Dans Le Corps malade, le corps témoin, Philippe Barrier valorise de son côté « le regard naïf, au sens le plus profond, porté sur la maladie et la santé », estimant qu’il peut être utile à la science et au médecin « non comme signe, mais comme parole directe du corps ». À la « compliance » (soumission sans faille) religieuse envers les décisions du médecin, il oppose une vision « autonomique » qui considère que tout patient jouit de la capacité de percevoir et pratiquer la norme de santé correspondant à ce qui est préférable pour lui.

Cette capacité est tendancielle et donc éducable, c’est-à-dire susceptible d’être développée ou au contraire entravée voire contrariée par l’autoritarisme d’une pratique médicale un peu datée, mais aussi par l’hyperspécialisation et le « technicisme » qui se dessinent comme tendances fortes dans la médecine d’aujourd’hui.

Or le soin véritable ne relève ni de l’obéissance ni de la seule technicité. Le choix du préférable est un choix que le patient peut faire lui-même. Dans le cas contraire, il est une marionnette entre les mains du médecin ou d’une technique.
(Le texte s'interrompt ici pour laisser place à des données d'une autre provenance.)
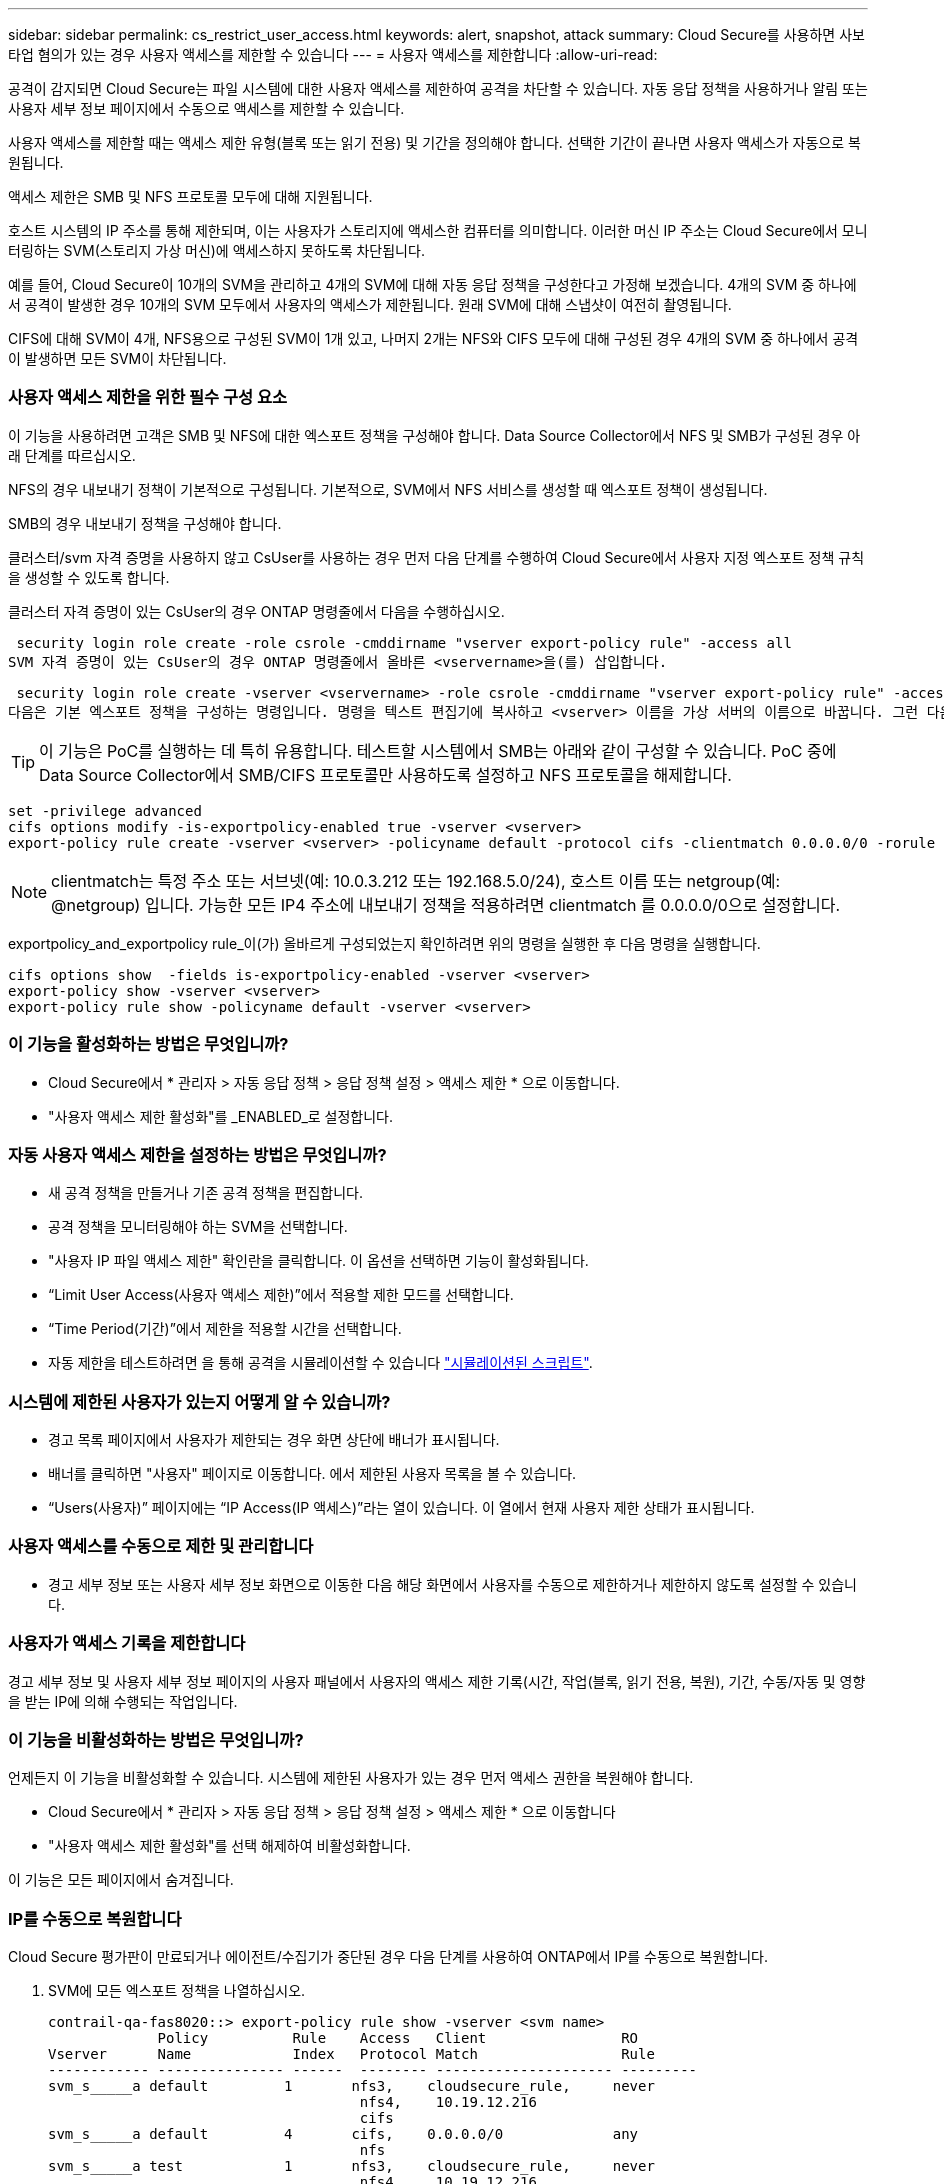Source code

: ---
sidebar: sidebar 
permalink: cs_restrict_user_access.html 
keywords: alert, snapshot,  attack 
summary: Cloud Secure를 사용하면 사보타업 혐의가 있는 경우 사용자 액세스를 제한할 수 있습니다 
---
= 사용자 액세스를 제한합니다
:allow-uri-read: 


[role="lead"]
공격이 감지되면 Cloud Secure는 파일 시스템에 대한 사용자 액세스를 제한하여 공격을 차단할 수 있습니다. 자동 응답 정책을 사용하거나 알림 또는 사용자 세부 정보 페이지에서 수동으로 액세스를 제한할 수 있습니다.

사용자 액세스를 제한할 때는 액세스 제한 유형(블록 또는 읽기 전용) 및 기간을 정의해야 합니다. 선택한 기간이 끝나면 사용자 액세스가 자동으로 복원됩니다.

액세스 제한은 SMB 및 NFS 프로토콜 모두에 대해 지원됩니다.

호스트 시스템의 IP 주소를 통해 제한되며, 이는 사용자가 스토리지에 액세스한 컴퓨터를 의미합니다. 이러한 머신 IP 주소는 Cloud Secure에서 모니터링하는 SVM(스토리지 가상 머신)에 액세스하지 못하도록 차단됩니다.

예를 들어, Cloud Secure이 10개의 SVM을 관리하고 4개의 SVM에 대해 자동 응답 정책을 구성한다고 가정해 보겠습니다. 4개의 SVM 중 하나에서 공격이 발생한 경우 10개의 SVM 모두에서 사용자의 액세스가 제한됩니다. 원래 SVM에 대해 스냅샷이 여전히 촬영됩니다.

CIFS에 대해 SVM이 4개, NFS용으로 구성된 SVM이 1개 있고, 나머지 2개는 NFS와 CIFS 모두에 대해 구성된 경우 4개의 SVM 중 하나에서 공격이 발생하면 모든 SVM이 차단됩니다.



=== 사용자 액세스 제한을 위한 필수 구성 요소

이 기능을 사용하려면 고객은 SMB 및 NFS에 대한 엑스포트 정책을 구성해야 합니다. Data Source Collector에서 NFS 및 SMB가 구성된 경우 아래 단계를 따르십시오.

NFS의 경우 내보내기 정책이 기본적으로 구성됩니다. 기본적으로, SVM에서 NFS 서비스를 생성할 때 엑스포트 정책이 생성됩니다.

SMB의 경우 내보내기 정책을 구성해야 합니다.

클러스터/svm 자격 증명을 사용하지 않고 CsUser를 사용하는 경우 먼저 다음 단계를 수행하여 Cloud Secure에서 사용자 지정 엑스포트 정책 규칙을 생성할 수 있도록 합니다.

클러스터 자격 증명이 있는 CsUser의 경우 ONTAP 명령줄에서 다음을 수행하십시오.

 security login role create -role csrole -cmddirname "vserver export-policy rule" -access all
SVM 자격 증명이 있는 CsUser의 경우 ONTAP 명령줄에서 올바른 <vservername>을(를) 삽입합니다.

 security login role create -vserver <vservername> -role csrole -cmddirname "vserver export-policy rule" -access all
다음은 기본 엑스포트 정책을 구성하는 명령입니다. 명령을 텍스트 편집기에 복사하고 <vserver> 이름을 가상 서버의 이름으로 바꿉니다. 그런 다음 각 라인을 한 번에 하나씩 복사하고 ONTAP 콘솔에서 실행합니다. 명령을 실행하기 전에 먼저 고급 모드로 전환해야 합니다.


TIP: 이 기능은 PoC를 실행하는 데 특히 유용합니다. 테스트할 시스템에서 SMB는 아래와 같이 구성할 수 있습니다. PoC 중에 Data Source Collector에서 SMB/CIFS 프로토콜만 사용하도록 설정하고 NFS 프로토콜을 해제합니다.

 set -privilege advanced
 cifs options modify -is-exportpolicy-enabled true -vserver <vserver>
 export-policy rule create -vserver <vserver> -policyname default -protocol cifs -clientmatch 0.0.0.0/0 -rorule any -rwrule any

NOTE: clientmatch는 특정 주소 또는 서브넷(예: 10.0.3.212 또는 192.168.5.0/24), 호스트 이름 또는 netgroup(예: @netgroup) 입니다. 가능한 모든 IP4 주소에 내보내기 정책을 적용하려면 clientmatch 를 0.0.0.0/0으로 설정합니다.

exportpolicy_and_exportpolicy rule_이(가) 올바르게 구성되었는지 확인하려면 위의 명령을 실행한 후 다음 명령을 실행합니다.

 cifs options show  -fields is-exportpolicy-enabled -vserver <vserver>
 export-policy show -vserver <vserver>
 export-policy rule show -policyname default -vserver <vserver>


=== 이 기능을 활성화하는 방법은 무엇입니까?

* Cloud Secure에서 * 관리자 > 자동 응답 정책 > 응답 정책 설정 > 액세스 제한 * 으로 이동합니다.
* "사용자 액세스 제한 활성화"를 _ENABLED_로 설정합니다.




=== 자동 사용자 액세스 제한을 설정하는 방법은 무엇입니까?

* 새 공격 정책을 만들거나 기존 공격 정책을 편집합니다.
* 공격 정책을 모니터링해야 하는 SVM을 선택합니다.
* "사용자 IP 파일 액세스 제한" 확인란을 클릭합니다. 이 옵션을 선택하면 기능이 활성화됩니다.
* “Limit User Access(사용자 액세스 제한)”에서 적용할 제한 모드를 선택합니다.
* “Time Period(기간)”에서 제한을 적용할 시간을 선택합니다.
* 자동 제한을 테스트하려면 을 통해 공격을 시뮬레이션할 수 있습니다 link:concept_cs_attack_simulator.html["시뮬레이션된 스크립트"].




=== 시스템에 제한된 사용자가 있는지 어떻게 알 수 있습니까?

* 경고 목록 페이지에서 사용자가 제한되는 경우 화면 상단에 배너가 표시됩니다.
* 배너를 클릭하면 "사용자" 페이지로 이동합니다. 에서 제한된 사용자 목록을 볼 수 있습니다.
* “Users(사용자)” 페이지에는 “IP Access(IP 액세스)”라는 열이 있습니다. 이 열에서 현재 사용자 제한 상태가 표시됩니다.




=== 사용자 액세스를 수동으로 제한 및 관리합니다

* 경고 세부 정보 또는 사용자 세부 정보 화면으로 이동한 다음 해당 화면에서 사용자를 수동으로 제한하거나 제한하지 않도록 설정할 수 있습니다.




=== 사용자가 액세스 기록을 제한합니다

경고 세부 정보 및 사용자 세부 정보 페이지의 사용자 패널에서 사용자의 액세스 제한 기록(시간, 작업(블록, 읽기 전용, 복원), 기간, 수동/자동 및 영향을 받는 IP에 의해 수행되는 작업입니다.



=== 이 기능을 비활성화하는 방법은 무엇입니까?

언제든지 이 기능을 비활성화할 수 있습니다. 시스템에 제한된 사용자가 있는 경우 먼저 액세스 권한을 복원해야 합니다.

* Cloud Secure에서 * 관리자 > 자동 응답 정책 > 응답 정책 설정 > 액세스 제한 * 으로 이동합니다
* "사용자 액세스 제한 활성화"를 선택 해제하여 비활성화합니다.


이 기능은 모든 페이지에서 숨겨집니다.



=== IP를 수동으로 복원합니다

Cloud Secure 평가판이 만료되거나 에이전트/수집기가 중단된 경우 다음 단계를 사용하여 ONTAP에서 IP를 수동으로 복원합니다.

. SVM에 모든 엑스포트 정책을 나열하십시오.
+
....
contrail-qa-fas8020::> export-policy rule show -vserver <svm name>
             Policy          Rule    Access   Client                RO
Vserver      Name            Index   Protocol Match                 Rule
------------ --------------- ------  -------- --------------------- ---------
svm_s_____a default         1       nfs3,    cloudsecure_rule,     never
                                     nfs4,    10.19.12.216
                                     cifs
svm_s_____a default         4       cifs,    0.0.0.0/0             any
                                     nfs
svm_s_____a test            1       nfs3,    cloudsecure_rule,     never
                                     nfs4,    10.19.12.216
                                     cifs
svm_s_____a test            3       cifs,    0.0.0.0/0             any
                                     nfs,
                                     flexcache
4 entries were displayed.
....
. 각 RuleIndex를 지정하여 "cloudsecure_rule"이 Client Match인 SVM의 모든 정책에 걸쳐 모든 규칙을 삭제합니다. CloudSecure 규칙은 일반적으로 1이 됩니다.
+
 contrail-qa-fas8020::*> export-policy rule delete -vserver <svm name> -policyname * -ruleindex 1
. cloudsecure 규칙이 삭제되었는지 확인(선택적 단계 확인)
+
....
contrail-qa-fas8020::*> export-policy rule show -vserver <svm name>
             Policy          Rule    Access   Client                RO
Vserver      Name            Index   Protocol Match                 Rule
------------ --------------- ------  -------- --------------------- ---------
svm_suchitra default         4       cifs,    0.0.0.0/0             any
                                     nfs
svm_suchitra test            3       cifs,    0.0.0.0/0             any
                                     nfs,
                                     flexcache
2 entries were displayed.
....




== 문제 해결

|===
| 문제 | 시도해 보십시오 


| 일부 사용자는 공격이 있어도 제한을 받지 않습니다. | SVM용 Data Collector 및 Agent가 _Running_상태인지 확인합니다. 데이터 수집기 및 에이전트가 중지된 경우 Cloud Secure에서 명령을 전송할 수 없습니다. 이는 사용자가 이전에 사용되지 않은 새 IP가 있는 시스템에서 스토리지에 액세스했을 수 있기 때문입니다. 제한은 사용자가 스토리지에 액세스하는 데 사용하는 호스트의 IP 주소를 통해 수행됩니다. 제한된 IP 주소 목록을 보려면 UI(알림 세부 정보 > 이 사용자의 액세스 제한 기록 > 영향을 받는 IP)를 확인하십시오. 사용자가 제한된 IP와 다른 IP를 가진 호스트에서 스토리지에 액세스하는 경우 사용자는 여전히 제한되지 않은 IP를 통해 스토리지를 액세스할 수 있습니다. 사용자가 IP가 제한된 호스트에서 액세스를 시도하는 경우 스토리지를 액세스할 수 없습니다. 


| 액세스 제한을 수동으로 클릭하면 "이 사용자의 IP 주소가 이미 제한되었습니다"라는 메시지가 나타납니다. | 제한할 IP가 이미 다른 사용자로부터 제한되어 있습니다. 


| "SMB 프로토콜의 내보내기 정책 사용이 SVM에 대해 비활성화되었습니다."라는 경고와 함께 액세스 제한 이 실패합니다. 사용자 액세스 제한 기능을 사용하도록 엑스포트 정책 사용 허용" | 필수 구성 요소에 설명된 대로 가상 서버에 대해 -is-exportpolicy-enabled 옵션이 true 인지 확인합니다. 
|===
Le rôle du médecin devrait donc être idéalement d’accompagner, d’écouter, de proposer, de conseiller, et d’affiner la pertinence dans cette évaluation du préférable qui implique un partage des connaissances et des responsabilités. Il doit apprendre à faire confiance, et surtout au patient lui-même à se faire confiance.

Entrevues chronométrées

Un programme qui semble révolutionner, le rapport patient-soignant, mais dont les conditions d’existence sont incompatibles avec l’austérité préconisée par les pouvoirs publics. Entrevues chronométrées, multiplicité des interlocuteurs sont autant d’entraves à une relation respectueuse du corps que nous devons refuser. Le système de santé, et par extension nos vies ne sont pas à brader !

Julie (AL Moselle)

[1Rev Med Brux, “The burn-out of medical students”,
E. Kains1 et D. Piquard, 2011.

[2Sciences sociales et santé, vol. 25, n°2, juin 2007, « La relation
de coopération médicale
et l’asymétrie médecin-patient »,
A. Jaunait.

[3Étude de la Drees (Direction de la recherche, des études, de l’évaluation et des statistiques) sur les étudiants de Paces (première année commune aux études de santé) 2013/2014.